No hay lugar ni tiempo para engaños. Hoy la zigzagueante transición de México a la democracia pende de un hilo que se anuda en torno al nuevo gobierno de la capital, independientemente de su signo partidista. Muchísimas son las expectativas generadas a propósito de ese nuevo gobierno, como muchísimos son los años y las penurias que exigió su llegada.
Si fracasa el nuevo gobierno, sufrirá la causa toda de la democracia y no sólo tal o cual partido. En el mejor de los casos, si el nuevo gobierno resulta tan viejo como los anteriores, crecerá como nunca el abstencionismo: ¿para qué molestarse en votar, si lo más que logramos es una misma gata pero revolcada? Y si el fracaso es rotundo, el costo para todo México podría ser mucho mayor. Cobrarían vuelo los empeños en desprestigiar a la democracia, tales como los que ya pujan por el desprestigio del nuevo Congreso o de los derechos humanos. Quedaría preparado el terreno para el regreso del autoritarismo, ahora sí, con tintes fascistas. De hecho, el huevo de la serpiente ya asoma ora en los llamados a suspender las garantías individuales, ora en las múltiples cabezas del militarismo.
¿Qué hacer para que el nuevo gobierno capitalino confirme las bondades de la democracia? Tal vez esta interrogante resume bien los retos más inmediatos para la democratización de México. Afortunadamente la respuesta ya cuenta con un amplio consenso en cuestiones de la mayor importancia. Falta, sin embargo, un accionar eficaz y congruente con tales consensos.

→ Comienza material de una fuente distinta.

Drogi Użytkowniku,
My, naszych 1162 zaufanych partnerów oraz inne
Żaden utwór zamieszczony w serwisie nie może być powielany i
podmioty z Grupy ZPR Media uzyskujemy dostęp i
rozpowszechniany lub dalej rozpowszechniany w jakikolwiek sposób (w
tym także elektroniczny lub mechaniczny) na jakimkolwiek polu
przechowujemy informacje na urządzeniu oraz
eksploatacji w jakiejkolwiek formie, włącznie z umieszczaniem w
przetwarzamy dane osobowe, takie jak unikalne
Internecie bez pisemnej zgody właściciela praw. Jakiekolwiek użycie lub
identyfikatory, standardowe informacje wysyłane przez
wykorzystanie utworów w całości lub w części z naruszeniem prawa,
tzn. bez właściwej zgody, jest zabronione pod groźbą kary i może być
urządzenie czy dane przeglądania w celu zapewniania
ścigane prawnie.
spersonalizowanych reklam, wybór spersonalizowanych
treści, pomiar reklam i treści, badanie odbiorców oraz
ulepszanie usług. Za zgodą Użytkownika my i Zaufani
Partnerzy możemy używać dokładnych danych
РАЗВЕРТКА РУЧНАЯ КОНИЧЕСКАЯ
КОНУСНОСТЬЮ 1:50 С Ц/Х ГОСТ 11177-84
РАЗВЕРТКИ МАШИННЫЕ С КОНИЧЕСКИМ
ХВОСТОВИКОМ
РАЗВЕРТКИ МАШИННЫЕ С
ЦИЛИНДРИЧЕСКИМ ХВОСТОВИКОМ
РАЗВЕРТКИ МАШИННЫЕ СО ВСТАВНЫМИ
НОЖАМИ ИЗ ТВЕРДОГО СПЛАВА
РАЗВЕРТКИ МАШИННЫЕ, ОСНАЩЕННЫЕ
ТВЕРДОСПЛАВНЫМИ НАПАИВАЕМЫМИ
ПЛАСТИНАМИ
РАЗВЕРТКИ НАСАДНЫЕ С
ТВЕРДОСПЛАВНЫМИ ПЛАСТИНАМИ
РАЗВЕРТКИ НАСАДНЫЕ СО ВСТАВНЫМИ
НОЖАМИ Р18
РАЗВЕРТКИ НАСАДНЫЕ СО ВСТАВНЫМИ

Ya casi nadie duda que las tareas democratizadoras competen tanto al gobierno como a la sociedad. Y que, para avanzar, se requiere una nueva relación entre ambos. Porque si gobierno y sociedad continúan concibiéndose como enemigos, jamás cuajará la esencia de toda democracia: la participación de todos en la forja del bienestar para todos. Las discrepancias aparecen al jerarquizar las responsabilidades. Pero lo cierto es que la sociedad capitalina ya cumplió con su tarea inicial: elegir al gobierno y hacer valer su voto para poder exigirle, con toda autoridad, una buena gestión.

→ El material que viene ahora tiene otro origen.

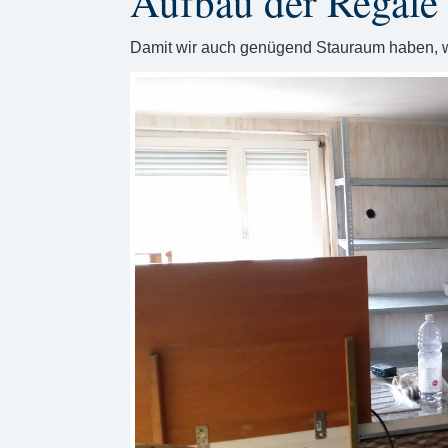
Aufbau der Regale
Damit wir auch genügend Stauraum haben, wu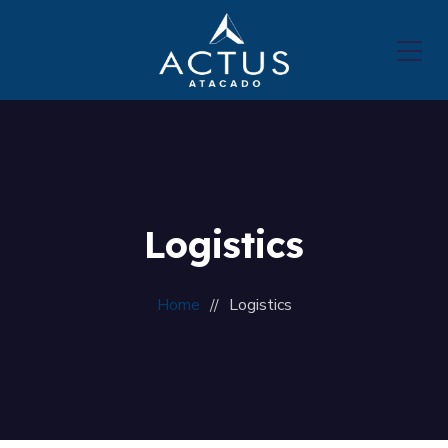
Logistics
Home
Logistics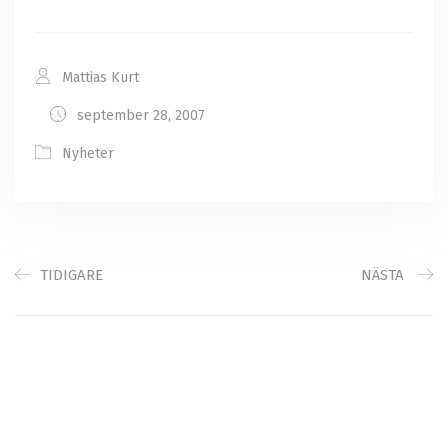
Mattias Kurt
september 28, 2007
Nyheter
TIDIGARE
NÄSTA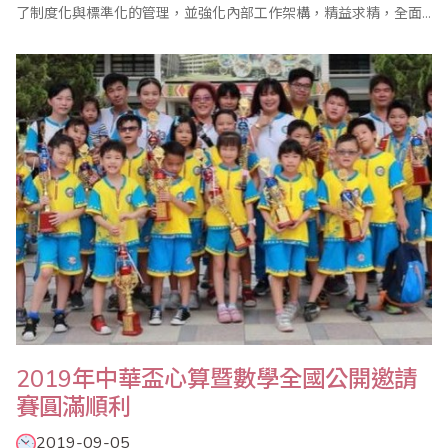
了制度化與標準化的管理，並強化內部工作架構，精益求精，全面
提升服務品質及競爭力，陸續獲得台灣、美國、加拿大、英國、澳
洲、日本、新加坡、馬來西亞、印尼、印度、香港、沙烏地阿拉伯
以及大陸等地的認同，並加入省商會組織參加珠算心算鑑定，受到
普遍的好評。 驗證單位並於2019年12..
2019年中華盃心算暨數學全國公開邀請
賽圓滿順利
2019-09-05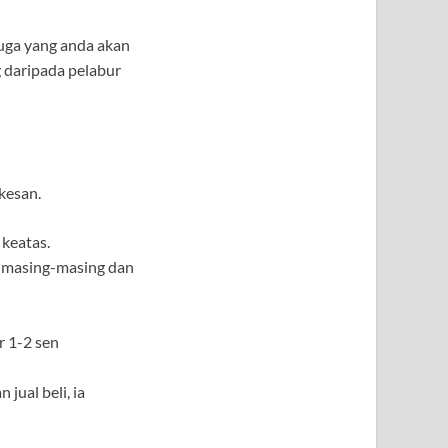
juga yang anda akan
g daripada pelabur
kesan.
 keatas.
y masing-masing dan
r 1-2 sen
jual beli, ia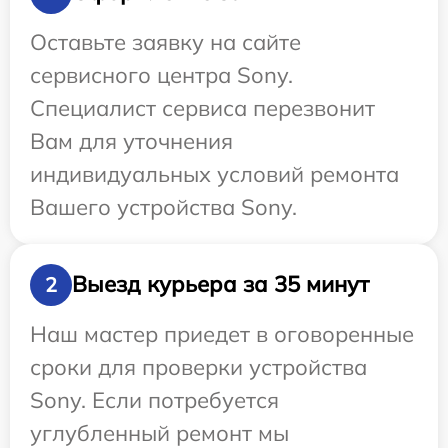
Оставьте заявку на сайте
сервисного центра Sony.
Специалист сервиса перезвонит
Вам для уточнения
индивидуальных условий ремонта
Вашего устройства Sony.
Выезд курьера за 35 минут
2
Наш мастер приедет в оговоренные
сроки для проверки устройства
Sony. Если потребуется
углубленный ремонт мы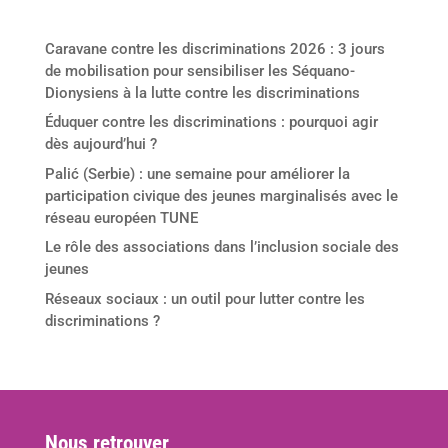
Derniers articles
Caravane contre les discriminations 2026 : 3 jours
de mobilisation pour sensibiliser les Séquano-
Dionysiens à la lutte contre les discriminations
Éduquer contre les discriminations : pourquoi agir
dès aujourd’hui ?
Palić (Serbie) : une semaine pour améliorer la
participation civique des jeunes marginalisés avec le
réseau européen TUNE
Le rôle des associations dans l’inclusion sociale des
jeunes
Réseaux sociaux : un outil pour lutter contre les
discriminations ?
Nous retrouver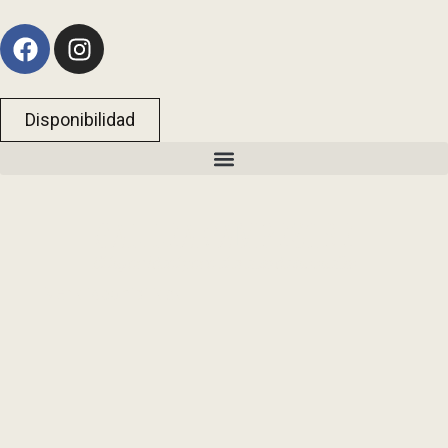
Disponibilidad
GALILEA CAMPESTRE
El lugar ideal para el evento de tus sueños
Ver disponibilidad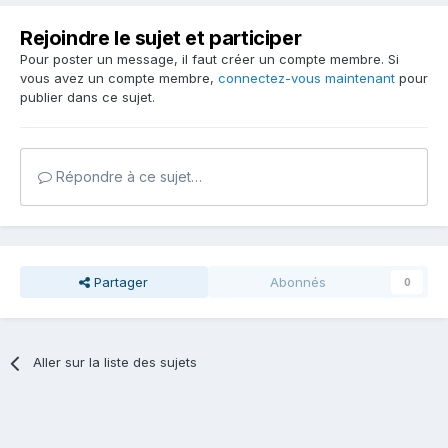
Rejoindre le sujet et participer
Pour poster un message, il faut créer un compte membre. Si
vous avez un compte membre,
connectez-vous maintenant
pour
publier dans ce sujet.
Répondre à ce sujet…
Partager
Abonnés
0
Aller sur la liste des sujets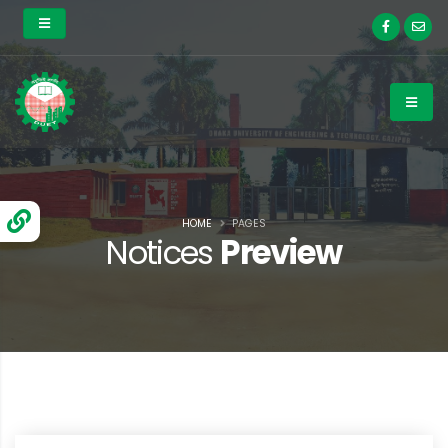
HOME
PAGES
Notices
Preview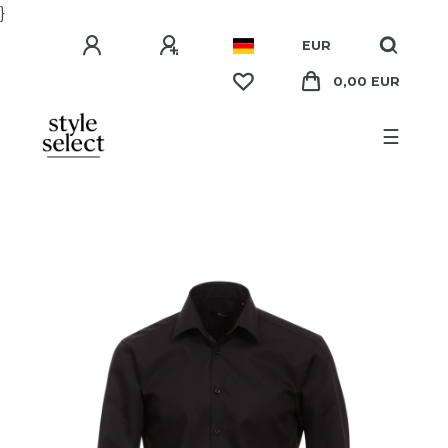
}
EUR
0,00 EUR
☰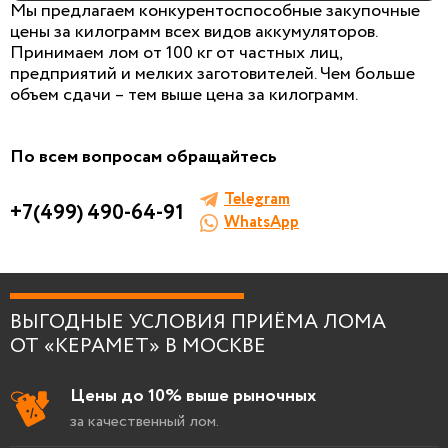
Мы предлагаем конкурентоспособные закупочные
цены за килограмм всех видов аккумуляторов.
Принимаем лом от 100 кг от частных лиц,
предприятий и мелких заготовителей. Чем больше
БЕСПЛАТНАЯ КОНСУЛЬТАЦИЯ
объем сдачи – тем выше цена за килограмм.
И ОЦЕНКА ЛОМА
Заполните форму, мы сами к вам позвоним!
По всем вопросам обращайтесь
Telegram
+7(499) 490-64-91
WhatsApp
Я согласен на
обработку персональных данны
ВЫГОДНЫЕ УСЛОВИЯ ПРИЁМА ЛОМА
ОТ «КЕРАМЕТ» В МОСКВЕ
Цены до 10% выше рыночных
за качественный лом.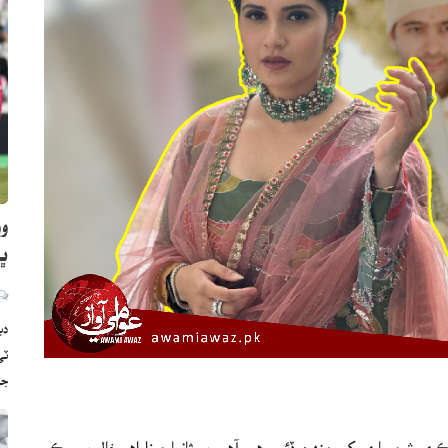
وو
ڀارت
دب
ج
ي شرمساري کي منهن ڏئي رهي آهي پر ثانيا مرزا اهو خال پورو ڪيو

Naturalmente, pueden y deben discutirse cuáles serían o no exigencias razonables y constructivas, así como los frutos a esperar. Pero hay algo que, a nuestro entender, sería infaltable y a la vez piedra angular de una cultura democrática, que es la base de cualquier fruto duradero. Nos referimos a la necesidad de gobernar siempre de cara a la sociedad. Es decir, explicando paso a paso qué se hace y por qué se hace; qué se busca, cuánto se obtiene y por qué no más.

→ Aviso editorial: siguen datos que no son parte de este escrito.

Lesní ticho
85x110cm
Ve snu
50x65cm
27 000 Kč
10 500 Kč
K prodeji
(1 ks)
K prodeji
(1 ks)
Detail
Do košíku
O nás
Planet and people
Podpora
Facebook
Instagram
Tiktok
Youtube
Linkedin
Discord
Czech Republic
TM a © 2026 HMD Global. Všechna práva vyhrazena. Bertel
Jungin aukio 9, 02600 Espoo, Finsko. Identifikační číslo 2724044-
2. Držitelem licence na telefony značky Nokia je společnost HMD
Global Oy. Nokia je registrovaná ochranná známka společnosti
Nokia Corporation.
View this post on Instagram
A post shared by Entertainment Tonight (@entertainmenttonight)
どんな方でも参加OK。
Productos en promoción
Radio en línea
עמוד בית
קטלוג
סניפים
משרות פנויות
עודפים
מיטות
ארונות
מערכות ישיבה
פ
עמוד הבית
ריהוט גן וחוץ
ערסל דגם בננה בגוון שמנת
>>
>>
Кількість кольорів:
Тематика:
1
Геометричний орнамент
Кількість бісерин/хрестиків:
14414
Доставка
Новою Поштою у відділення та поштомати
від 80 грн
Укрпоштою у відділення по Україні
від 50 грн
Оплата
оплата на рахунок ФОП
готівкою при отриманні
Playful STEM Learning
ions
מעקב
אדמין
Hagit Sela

Sin esa explicación oportuna, transparente e incluso educativa, difícilmente la sociedad se sentirá respetada y copartícipe en la tarea gubernamental. En cambio, con ese tipo de información podría por fin entablarse una comunicación democratizante (ida y vuelta) entre el gobierno y la sociedad. Lo que a su vez permitiría echar a andar el motor de la nueva cultura requerida. Una que reemplace de una vez para siempre los silencios déspotas y los lenguajes crípticos, con informes claros y confiables.
Conocidos son los traspiés iniciales del gobierno de Cárdenas en el nombramiento de algunos funcionarios. Y muy plausibles son los correctivos correspondientes. El saldo es, sin duda, positivo: un gobierno que reconoce errores y que, además, los enmienda en atención a exigencias fundadas de la sociedad. Sin embargo, todavía hay mucho que hacer en términos de explicaciones oportunas, convincentes y -insistimos- educativas.
Hoy fueron los nombramientos, muy pronto será el programa mismo de gobierno. Si éste se instrumenta de cara a la sociedad y con la misma receptividad ya mostrada, la mitad del reto democratizador quedaría superado. Tanto mejor, si el propio jefe del Gobierno se comunica de manera abierta y frecuente con la ciudadanía que lo eligió (acaso en un programa semanal de radio o televisión con teléfono abierto al público). Así la democracia, por lo pronto capitalina, al fin encontraría cimientos firmes y un motor potente, muy difícil de apagar.